After lunch, I toured the gorgeous property with my “buddy,” another volunteer named Johnny, and his adorable black Lab puppy, Kali. There are lush, tropical plants and flowers growing everywhere (my favorite being the huge hibiscus bushes next to the kitchen), statues of Buddha and Quan-yin, and swings and hammocks under the old trees. The only bad thing is that the beach is a 1.5 mile walk down a hot, unshaded road.
Johnny, Kali and I sat for awhile at ocean lookout called the Point. He saw a sea turtle in the waves, which I missed, and said people frequently see wild dolphins in the water. At one point, he mentioned that some people here are hesitant to make friends with the volunteers who are only staying a month, because they don’t want to be hurt when the one-monthers leave. Great! I already feel lonely without my Flying Kiwi friends.

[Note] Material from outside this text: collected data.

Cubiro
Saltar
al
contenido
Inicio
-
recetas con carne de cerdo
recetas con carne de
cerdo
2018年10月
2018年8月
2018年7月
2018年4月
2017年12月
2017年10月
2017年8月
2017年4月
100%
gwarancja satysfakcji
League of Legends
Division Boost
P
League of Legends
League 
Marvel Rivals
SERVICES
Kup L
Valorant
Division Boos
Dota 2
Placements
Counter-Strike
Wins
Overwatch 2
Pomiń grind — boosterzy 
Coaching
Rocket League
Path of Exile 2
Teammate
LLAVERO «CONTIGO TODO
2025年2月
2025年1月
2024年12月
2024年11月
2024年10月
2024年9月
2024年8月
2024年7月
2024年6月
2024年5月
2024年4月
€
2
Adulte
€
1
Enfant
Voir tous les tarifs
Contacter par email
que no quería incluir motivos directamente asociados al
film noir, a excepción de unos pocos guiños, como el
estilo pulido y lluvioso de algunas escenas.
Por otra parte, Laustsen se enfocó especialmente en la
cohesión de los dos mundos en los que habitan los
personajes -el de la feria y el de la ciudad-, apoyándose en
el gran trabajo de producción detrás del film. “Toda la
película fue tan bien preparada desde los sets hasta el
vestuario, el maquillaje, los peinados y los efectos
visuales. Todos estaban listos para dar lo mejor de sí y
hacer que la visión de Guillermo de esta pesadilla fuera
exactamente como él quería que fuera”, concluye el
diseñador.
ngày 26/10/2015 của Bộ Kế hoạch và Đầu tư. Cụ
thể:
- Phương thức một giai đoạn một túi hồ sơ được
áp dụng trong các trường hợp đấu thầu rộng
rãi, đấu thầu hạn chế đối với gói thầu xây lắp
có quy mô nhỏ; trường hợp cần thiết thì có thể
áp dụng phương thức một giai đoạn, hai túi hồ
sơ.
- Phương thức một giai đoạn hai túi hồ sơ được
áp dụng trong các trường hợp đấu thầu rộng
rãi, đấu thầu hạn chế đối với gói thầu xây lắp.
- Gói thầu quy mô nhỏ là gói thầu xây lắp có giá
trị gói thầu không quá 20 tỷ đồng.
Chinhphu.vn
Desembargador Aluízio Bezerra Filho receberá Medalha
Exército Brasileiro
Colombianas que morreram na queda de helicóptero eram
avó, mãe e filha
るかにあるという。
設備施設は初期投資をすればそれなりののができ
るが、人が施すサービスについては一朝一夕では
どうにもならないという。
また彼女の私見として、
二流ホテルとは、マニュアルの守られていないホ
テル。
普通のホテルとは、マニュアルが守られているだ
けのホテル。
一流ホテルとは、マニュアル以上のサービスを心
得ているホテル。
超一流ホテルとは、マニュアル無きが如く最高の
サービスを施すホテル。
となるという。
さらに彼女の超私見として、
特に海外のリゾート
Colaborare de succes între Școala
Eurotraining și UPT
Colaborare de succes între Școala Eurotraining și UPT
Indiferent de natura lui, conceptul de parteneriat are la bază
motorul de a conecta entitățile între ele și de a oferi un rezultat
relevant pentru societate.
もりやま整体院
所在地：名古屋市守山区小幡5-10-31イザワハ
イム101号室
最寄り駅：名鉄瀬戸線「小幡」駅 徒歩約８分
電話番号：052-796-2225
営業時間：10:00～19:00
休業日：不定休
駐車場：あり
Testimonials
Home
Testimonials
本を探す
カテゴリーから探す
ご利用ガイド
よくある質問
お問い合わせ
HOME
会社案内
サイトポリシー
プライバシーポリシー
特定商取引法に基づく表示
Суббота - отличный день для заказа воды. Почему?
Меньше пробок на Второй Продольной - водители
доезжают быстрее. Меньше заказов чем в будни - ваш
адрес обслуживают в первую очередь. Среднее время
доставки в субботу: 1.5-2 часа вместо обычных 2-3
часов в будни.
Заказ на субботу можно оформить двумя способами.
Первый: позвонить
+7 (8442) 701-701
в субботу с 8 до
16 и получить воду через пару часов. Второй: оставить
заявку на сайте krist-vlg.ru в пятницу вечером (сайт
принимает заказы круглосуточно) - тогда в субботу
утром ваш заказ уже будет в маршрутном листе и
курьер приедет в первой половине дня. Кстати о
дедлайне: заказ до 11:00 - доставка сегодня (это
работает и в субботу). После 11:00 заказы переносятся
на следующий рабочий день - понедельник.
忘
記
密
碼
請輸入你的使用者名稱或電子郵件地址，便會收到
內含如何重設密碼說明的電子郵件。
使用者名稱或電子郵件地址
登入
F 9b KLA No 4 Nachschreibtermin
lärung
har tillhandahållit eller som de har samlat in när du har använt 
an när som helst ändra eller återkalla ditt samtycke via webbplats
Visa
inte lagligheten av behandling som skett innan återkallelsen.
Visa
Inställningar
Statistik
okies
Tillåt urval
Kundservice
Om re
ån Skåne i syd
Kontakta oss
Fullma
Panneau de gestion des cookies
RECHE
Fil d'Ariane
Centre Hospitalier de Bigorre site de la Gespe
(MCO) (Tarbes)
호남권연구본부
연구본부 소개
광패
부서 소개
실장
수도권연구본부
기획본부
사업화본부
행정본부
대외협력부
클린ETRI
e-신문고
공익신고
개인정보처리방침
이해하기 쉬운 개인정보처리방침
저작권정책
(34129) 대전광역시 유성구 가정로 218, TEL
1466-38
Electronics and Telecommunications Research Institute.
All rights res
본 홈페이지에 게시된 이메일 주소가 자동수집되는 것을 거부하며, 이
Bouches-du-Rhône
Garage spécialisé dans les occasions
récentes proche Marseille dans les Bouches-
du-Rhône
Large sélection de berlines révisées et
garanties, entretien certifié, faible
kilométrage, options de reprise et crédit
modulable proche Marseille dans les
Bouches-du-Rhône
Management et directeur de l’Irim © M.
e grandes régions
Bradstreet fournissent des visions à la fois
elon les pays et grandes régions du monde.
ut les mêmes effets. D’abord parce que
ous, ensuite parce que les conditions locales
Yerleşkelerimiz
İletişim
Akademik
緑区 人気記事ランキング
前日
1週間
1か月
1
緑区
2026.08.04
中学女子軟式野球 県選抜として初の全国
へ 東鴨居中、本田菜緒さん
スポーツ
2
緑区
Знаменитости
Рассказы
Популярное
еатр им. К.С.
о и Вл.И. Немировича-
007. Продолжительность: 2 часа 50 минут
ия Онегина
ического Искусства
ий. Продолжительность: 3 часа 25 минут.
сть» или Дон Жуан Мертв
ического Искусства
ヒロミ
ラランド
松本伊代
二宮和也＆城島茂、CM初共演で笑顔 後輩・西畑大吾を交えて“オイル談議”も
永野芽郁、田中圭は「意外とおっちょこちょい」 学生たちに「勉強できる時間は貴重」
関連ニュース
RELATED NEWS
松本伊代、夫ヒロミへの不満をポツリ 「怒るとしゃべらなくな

After my tour, I swam in the pool. It was beautiful, with perfectly cool water and not too much chlorine.
At night, I felt a bit lost as the conch shell blew to signal dinner. My roommate Kate was away on an excursion, so I didn’t have anyone to sit with, and I felt surprisingly nervous and awkward. Luckily, my other roommate, Mitsu, came back to the room to shower and change, so I waited for her and we went to dinner together. We sat with a funny Frenchman named Christoph and some older ladies who were pleasant, if a bit reserved.
Just like at lunch, the food was wonderful. I chose Indonesian fish soup, tofu curry (delicious!), an authentic peanut sauce, fried rice, papaya salad, shrimp, vegetables, and coconut pudding, plus half of Mitsu’s chocolate macadamia nut brownie. There were also fun drinks like cucumber water, chai and green tea with honey. It was all very healthy (minus the dessert), but so good that I forsee some overeating in my future.
Towards the end of the meal, a girl named Siobhan showed up at our table. She’s in her early 20s, taking a break from pursuing a degree in writing at the New School. A kindred spirit! She writes poetry and non-fiction, and she looks like Kristen Stewart. I think we might be friends.
After dinner, I tagged along with a group of women to a labyrinth on the property. The woman running the full moon ceremony was named Aya. She explained the significance and history of labyrinths, then shared a spiritual perspective on the full moon. Aya looked like a glowing moon goddess herself, with long curly blonde hair, a white t-shirt and white pants.
After Aya’s talk, we entered the labyrinth one at a time, and walked about two-thirds of the way before the next person began. The moon, which will be 100% full around 6 a.m. tomorrow morning, was very bright, illuminating the path along with the candles set up at each turn. It was a beautiful sight.
As I stepped into the labyrinth, I felt pretty nervous. What if I couldn’t see the stone turns in the dark and messed up with everyone watching? How embarrassing to get “lost” on what was essentially a one-way street with the whole line looking on.
As I walked, I drew a parallel between my feelings and the uncertainty of life in general. As I started to walk, I considered the symbolism of moving forward, even when you’re not totally sure if it’s the right direction. At one point, I thought I’d stepped over a turn by accident, but I kept going and later found out I was on the right track after all. It made me think about the importance of keeping the faith during the dark, stumbly, fearful and intensely uncertain parts of the journey. The hotel room in Honolulu, where I woke up this morning, already feels like ages ago.